With the material below, print exactly the lines between the line holding "Арсеньевский городской округ, 8.: 91.3 -> 75" and the line holding "Лесозаводский городской округ, 10.: 75.1", inclusive. Add nothing else.

MATERIALS PROVIDED section start

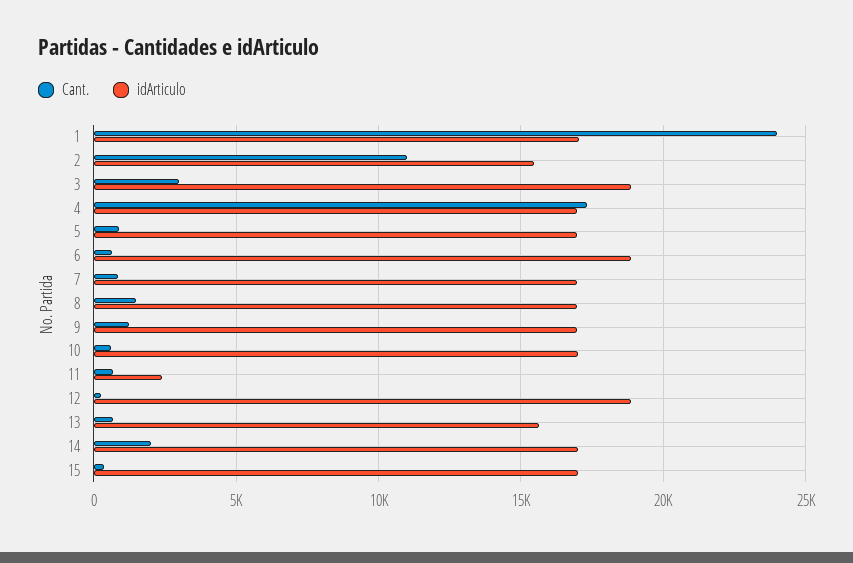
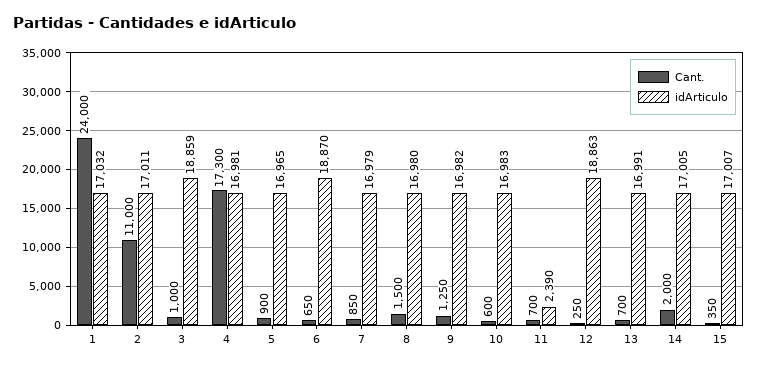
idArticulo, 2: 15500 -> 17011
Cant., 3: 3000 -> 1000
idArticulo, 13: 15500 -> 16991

MATERIALS PROVIDED section end
MATERIALS PROVIDED section start

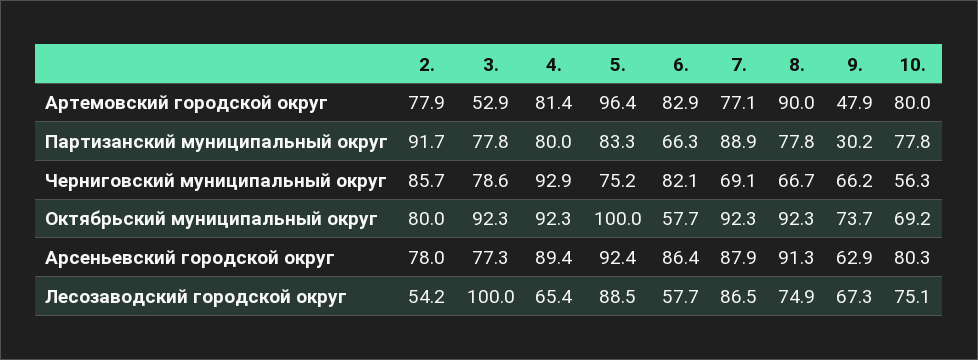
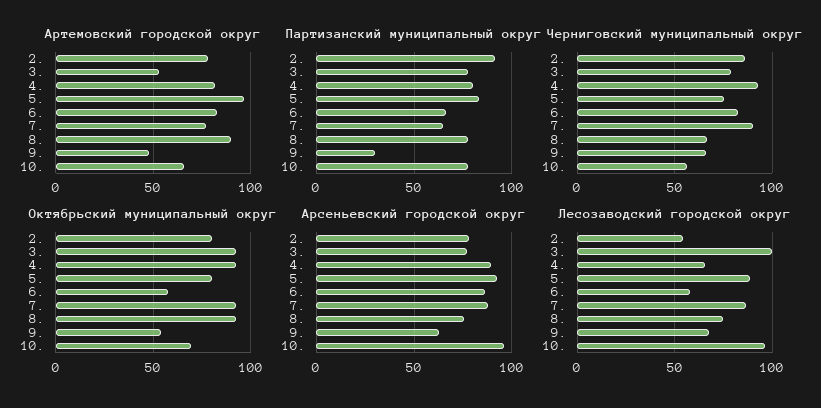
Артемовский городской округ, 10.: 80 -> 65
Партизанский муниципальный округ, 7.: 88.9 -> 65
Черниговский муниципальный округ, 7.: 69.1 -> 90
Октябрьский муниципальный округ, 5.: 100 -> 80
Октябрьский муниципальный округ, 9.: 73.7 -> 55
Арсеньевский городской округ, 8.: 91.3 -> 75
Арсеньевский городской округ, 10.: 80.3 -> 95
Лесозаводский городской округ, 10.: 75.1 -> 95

MATERIALS PROVIDED section end

RESPONSE TO THIS EXERCISE:
Арсеньевский городской округ, 8.: 91.3 -> 75
Арсеньевский городской округ, 10.: 80.3 -> 95
Лесозаводский городской округ, 10.: 75.1 -> 95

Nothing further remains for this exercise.